The Case for Mono-media Contexts

The Case for Mono-media Contexts

Brian Rosen, FORE Systems

With comments from John Segers, Lucent Technologies

The current MEGACO/H.GCP model defines a context as carrying a single stream of data. The requirements for the protocol state that it must support multimedia. The question is how to do that.

The fundamental requirement for the protocol is to provide unambiguous instructions from the MGC to the MG to describe how all the connections are made. We have further agreed that single stream voice only media gateways will predominate, and therefore support for multimedia should not complicate the mono-media case.

Well, multimedia support is a requirement. So some overhead is acceptable. I agree that the overhead should be minimal.

On the one hand, it is important to note that there are only two reasons espoused for the MG needing to understand relationships between separate streams in a conference:

The necessity to time-synchronize streams (the lip-sync problem).
Multiplex relationships may exist. These come in two circumstances, both of which may exist in a single implementation, such as a decomposed H.320 gateway:

Multiple bearers may be multiplexed into a single data stream
Multiple media streams may be de-multiplexed from a single data stream.

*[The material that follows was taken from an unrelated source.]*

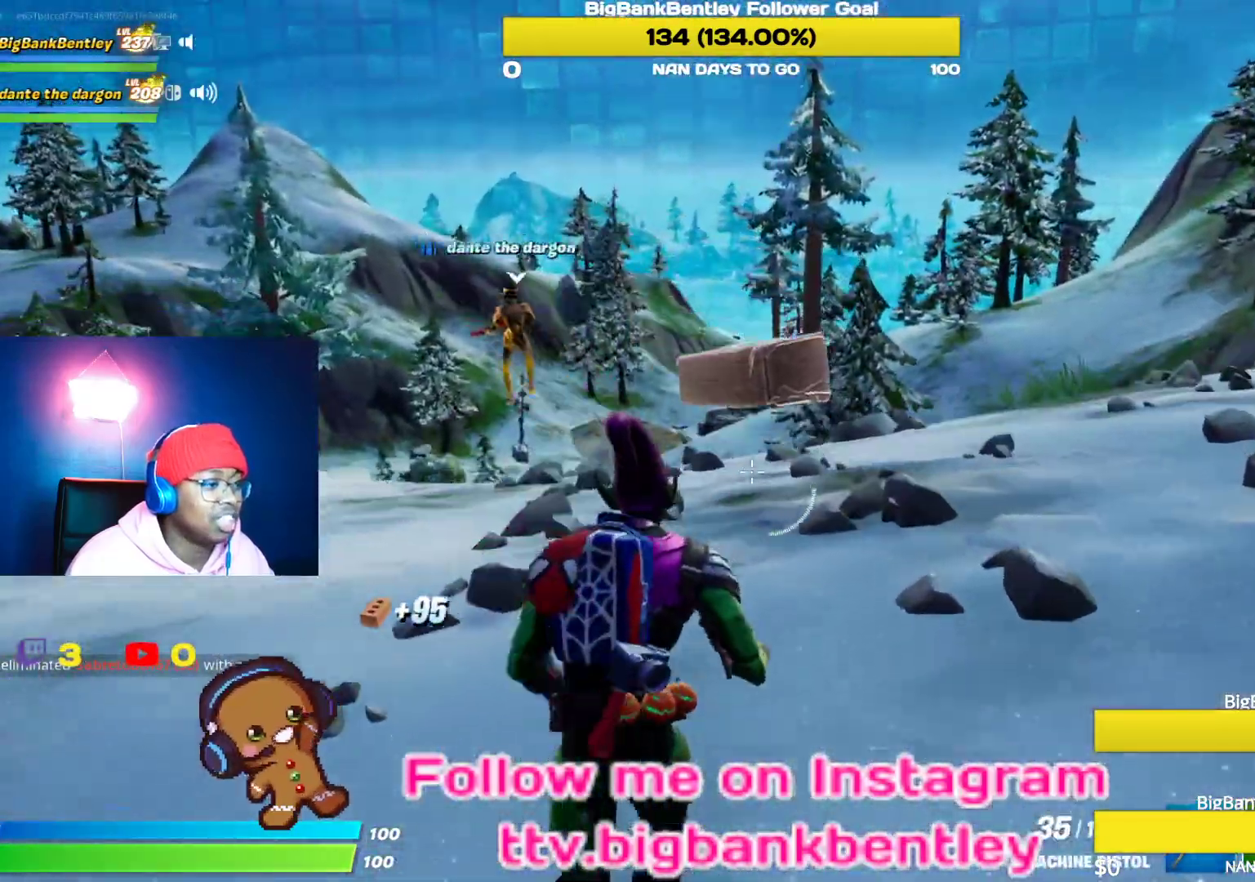
{"buttons": [], "left_stick": "up", "right_stick": "down-right", "events": [[50, "right_stick", "center"], [267, "right_stick", "right"], [317, "right_stick", "down-right"]]}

There are no other requirements for MGs to know that multiple streams have any relationship between them when handling multimedia. While it may appear attractive to promote the concept of a conference with multiple streams as a first class construct in the protocol, the problems are synchronization and multiplexing, and if they are solved satisfactorily, then the requirements for multimedia are met.

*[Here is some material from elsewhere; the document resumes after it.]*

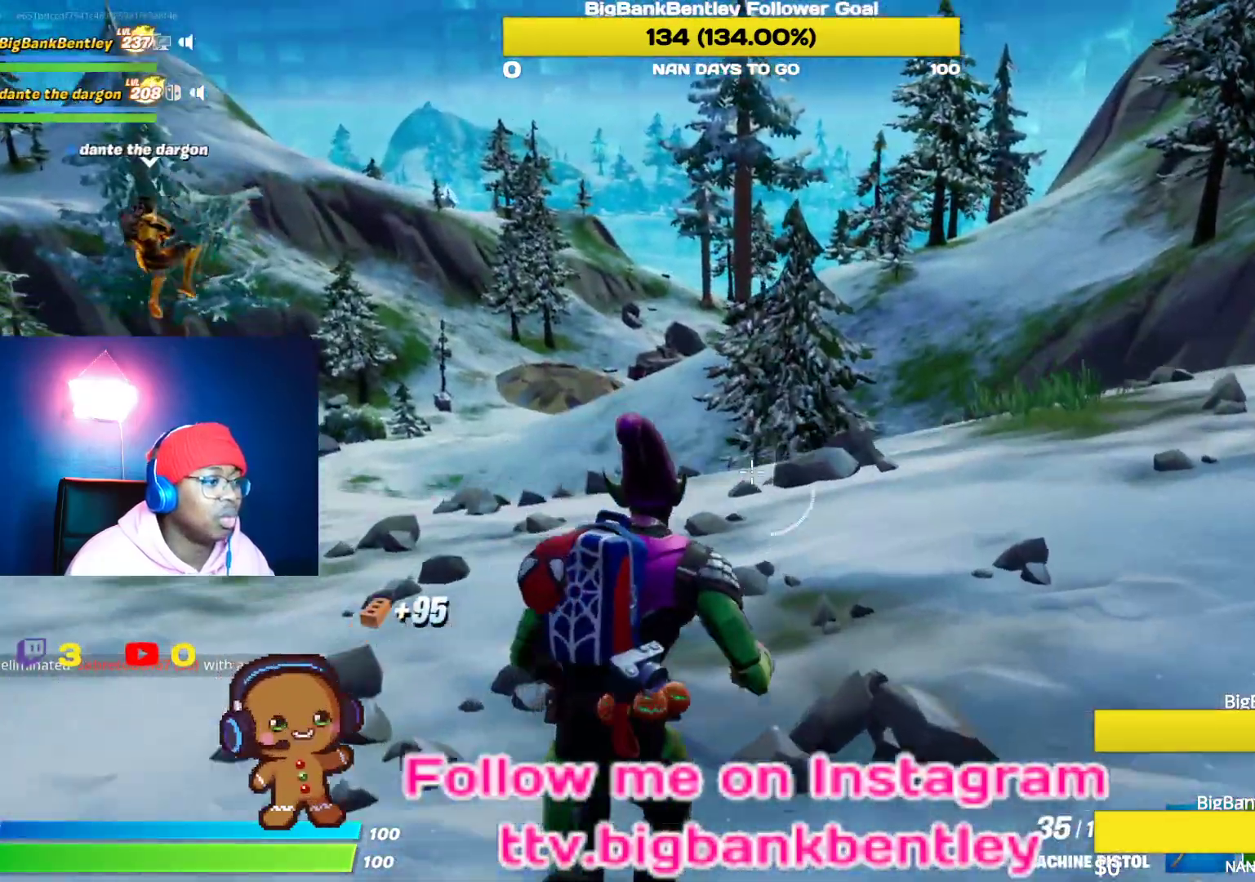
{"buttons": [], "left_stick": "up", "right_stick": "center", "events": [[17, "right_stick", "center"], [200, "A", "down"], [300, "A", "up"]]}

Yes, but it would certainly be convenient to, for instance, delete an entire multimedia session with one command (delete context).

On the other hand, for arbitrary gateways there may be more complex relationships between multiple streams that are not covered by the problems multimedia streams present. If we create protocol mechanisms for linking streams that only solve the simple multi-media problem, we will have to create other mechanisms to solve a more general case. An example could be a complex audio-only conference bridge. A more difficult problem is an MCU, which may have many video, audio and data streams coming in, and several going out.

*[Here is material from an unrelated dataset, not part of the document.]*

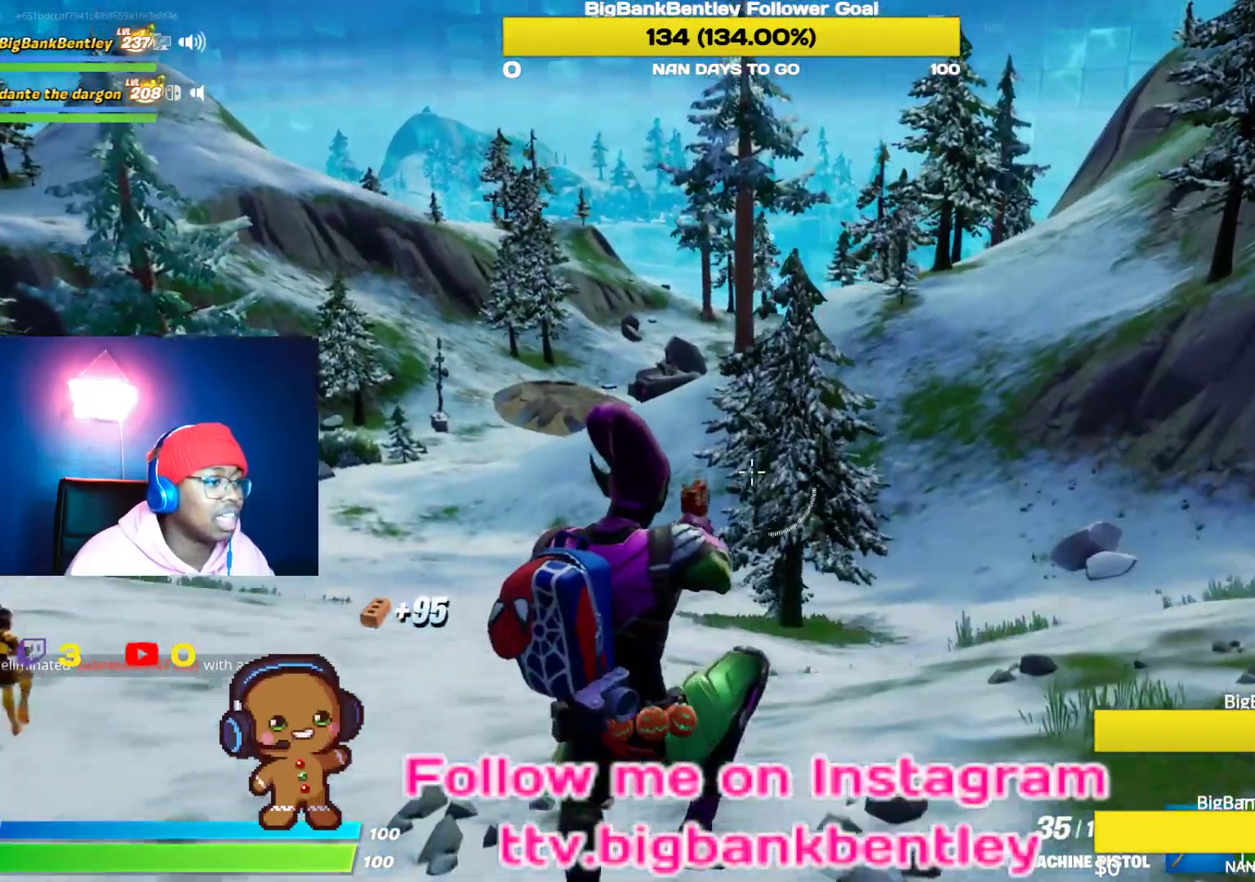
{"buttons": [], "left_stick": "up", "right_stick": "left", "events": [[367, "right_stick", "left"]]}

What is your point? Are you implying that multimedia contexts cannot handle complex things, and that an approach based on single-medium contexts can? I’d like to see a concrete example of something that cannot be modeled by means of a multimedia context and that can be modeled by means of single-medium contexts.

The simplicity of one Context = one stream (albeit the stream may be combined and transformed in the middle) is very attractive:

Connections are explicit – the MG knows exactly how to make connections because all Terminations in a context are connected in the single stream.

Same in multimedia context approach (use MediaID to identify media streams that belong together).

The simple case of mono-media is the most optimum use of the protocol

The most frequently used mode maybe, but most optimum?

The limitation with the current model is that with a single stream per Context, Terminations have a single "port". The problem here is that we cannot model more complex functions such as the multiplexer. These devices, whether they are realized physically, or instantiated in software on a DSP, have multiple ports, and not all ports have the same function. To make more complex gateways, we must have a way to model multiple-port devices and specify the connections on the ports.

Agreed! In the multimedia context approach you can do that by having what I call MediaIDs to identify what you call ports.

The simplest enhancement to the model to support multiple media as well as more complex functions is to expand the concept of "Termination" to have multiple Ports. A Port on a Termination is in a Context, as before. Thus there are multiple Contexts to support more complex functionality. This is very natural – the MG must create independent streams, and the connections for each of these streams must be specified. One stream = one Context. The current rule that a Termination can only be in one Context at any time is simply modified so that a Port of a Termination can be in one Context at any time.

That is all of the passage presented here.